1) Facebook faces controversy over the handling and usage of the extensive information it collects from its users. FB user’s biggest concerns are the privacy and user controls over the information granted to Facebook. Facebook faces the dilemma of how to gain revenues from user information without violating their privacy. The management and organization failed to consider its users privacy concern when it introduced new software that users felt to be invasive. Facebook provides a free service that users pay for, in effect, by providing details about their lives, friendships, interests and activities.
Facebook, in turn, uses that information to attract advertisers, app makers and other business opportunities. Facebook occasionally isn't enforcing its own rules on data privacy. Facebook requires apps to ask permission before accessing a user's personal details. However, a user's friends aren't notified if information about them is used by a friend's app. Facebook provides people a specific social networking platform and facilitates contents sharing and communication. It targets global internet users, advertisers, and also application developers. Facebook partners with different parties in the functionality, application developing, and advertisers for enabling various features to meet users’ different social needs. To give better services to right customers, Facebook exploits and analyzes customer information, shares info with third party and provides ads to targeted ones. It meanwhile gives users control on privacy setting, enables a safe and trusted internet environment, which maintains a good relationship with customers.
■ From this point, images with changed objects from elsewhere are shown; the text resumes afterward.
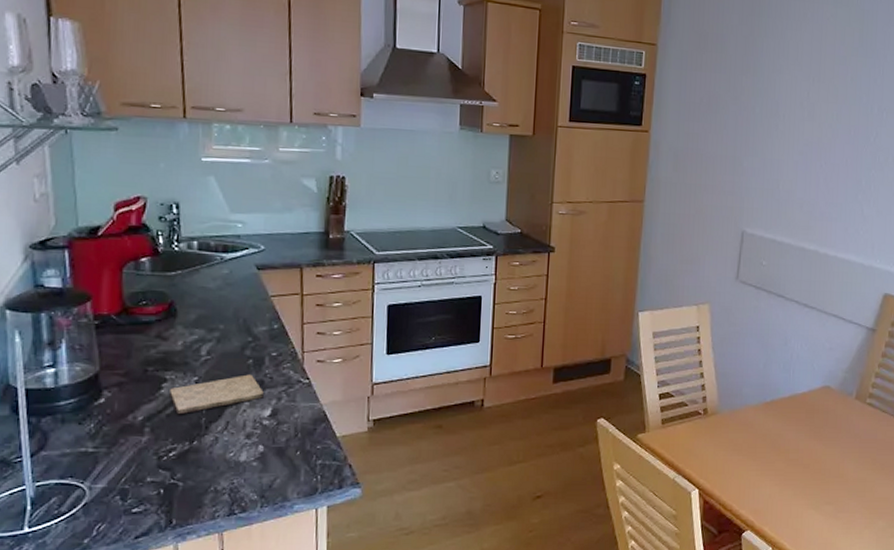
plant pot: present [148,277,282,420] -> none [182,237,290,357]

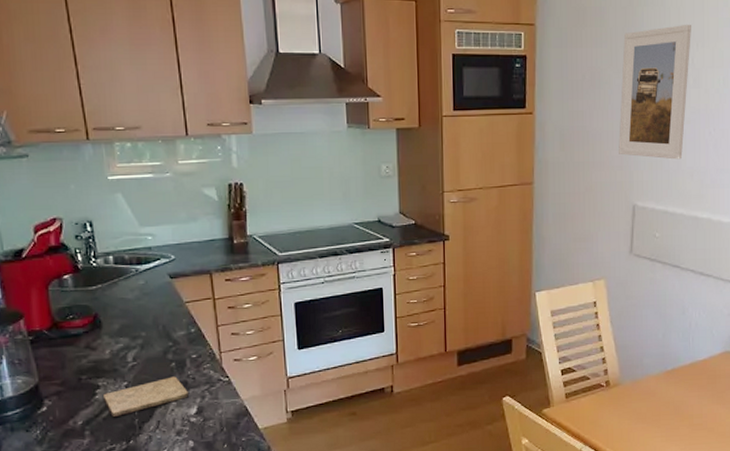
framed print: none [731,58,809,190] -> present [619,24,691,160]

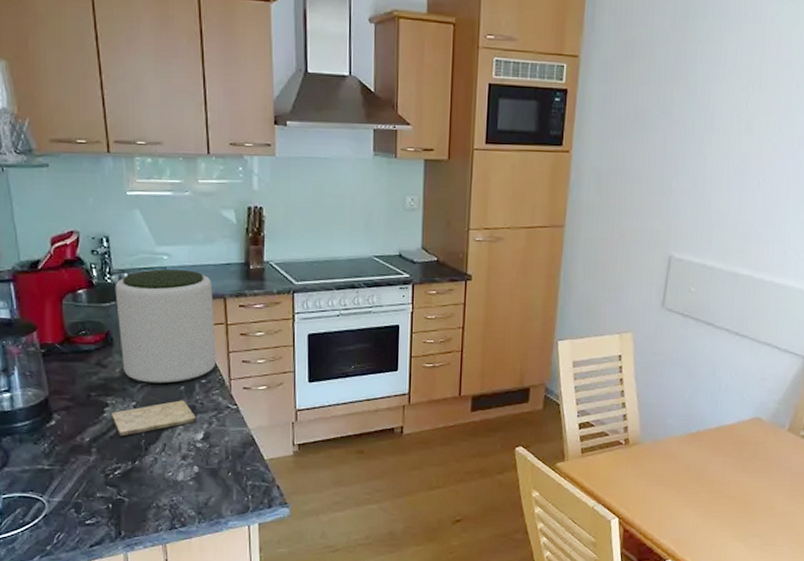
plant pot: none [100,249,206,362] -> present [115,269,217,384]
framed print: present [619,24,691,160] -> none [658,64,749,211]

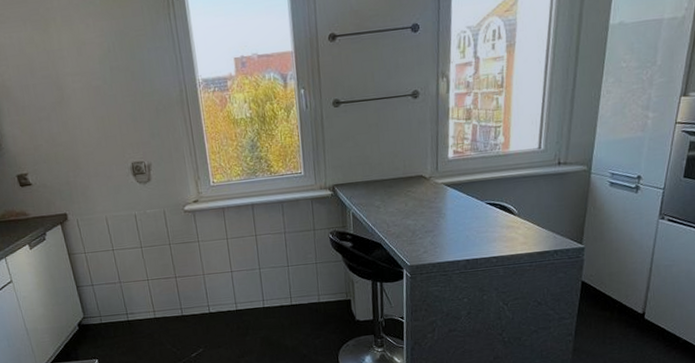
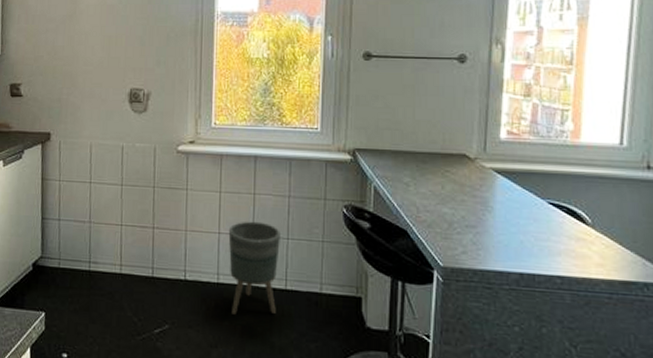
planter: none [239,257,286,331] -> present [228,221,280,315]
2) Privacy is the claim of individuals to be left alone, free from surveillance or interference from other individuals or organizations, including the state. Internet technology has posed new challenges for the protection of individual privacy. Facebook wants the world to be more open and connected, because it stands to make more money in that world. Facebook wanting to make more money is not a bad thing, but the company has a checkered past of privacy violations and missteps that raise doubts about whether it should be responsible for the personal data of hundreds of millions of people.
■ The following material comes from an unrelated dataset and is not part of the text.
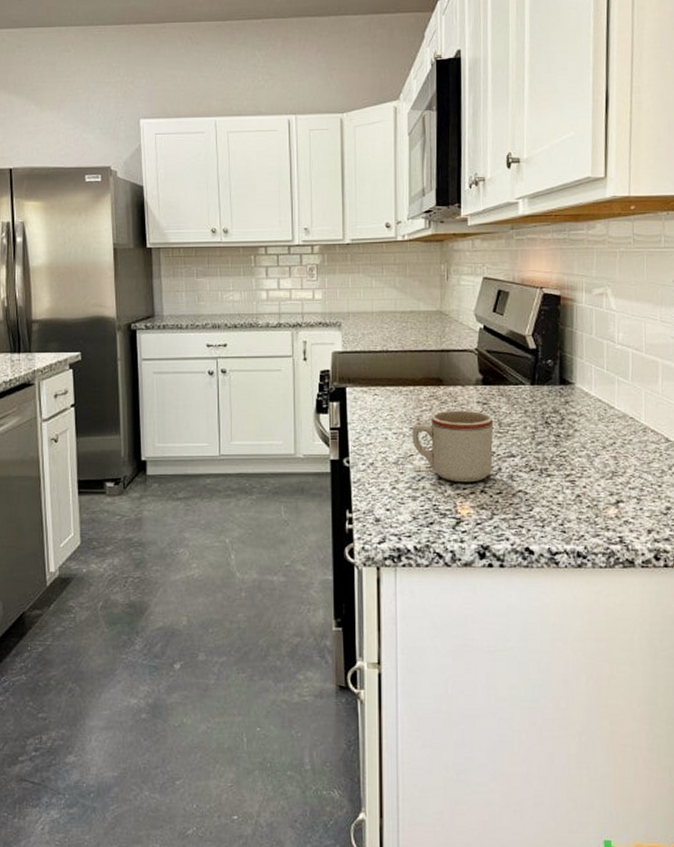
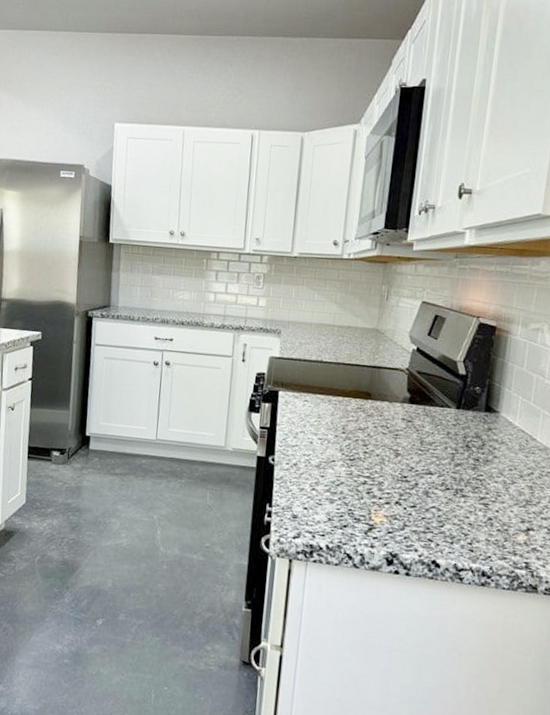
mug: present [412,410,494,483] -> none [335,423,416,493]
3) Facebook’s private policy seems to stem from the fact that it has no private policy, not that anyone could express it quickly.
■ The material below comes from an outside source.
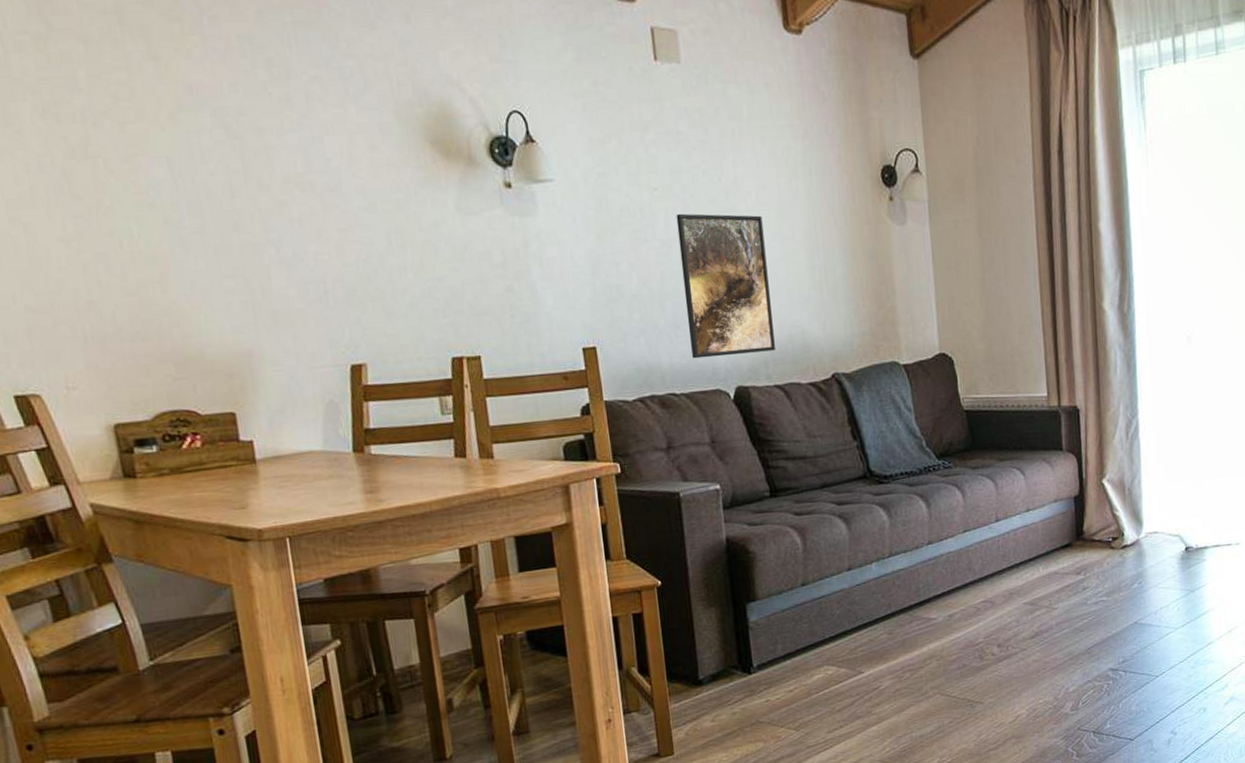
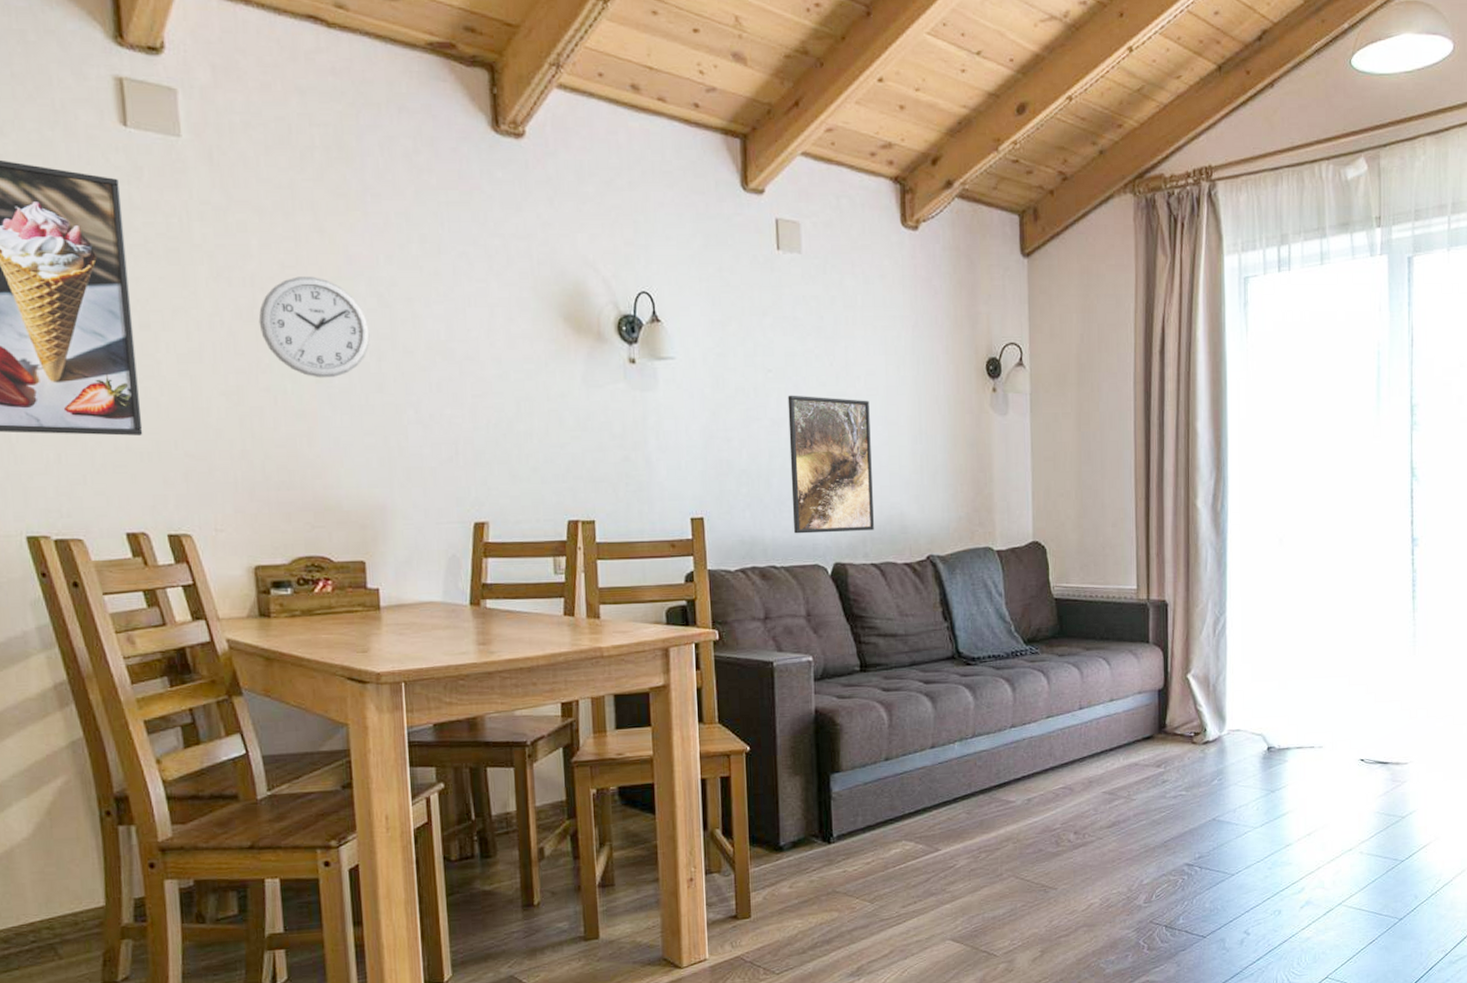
wall clock: none [94,109,222,219] -> present [258,276,371,378]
Management: Facebook assumed it had the consent of users to share information about them that it collected through the Beacon advertising service if they did not use the opt-out feature. Facebook changed Beacon to be an “opt-in” service and gave users the ability to disable it completely. The company utterly failed to grasp the extent to which the service violated its users’ privacy as well as the uproar such a service was likely to cause. The same thing occurred when Facebook introduced its News Feed feature. Generally, it is a strategic management of FB’s to get its user to share as much data as possible so that FB can serve relevant advertisement to users. This is because FB revenue comes almost entirely from advertising.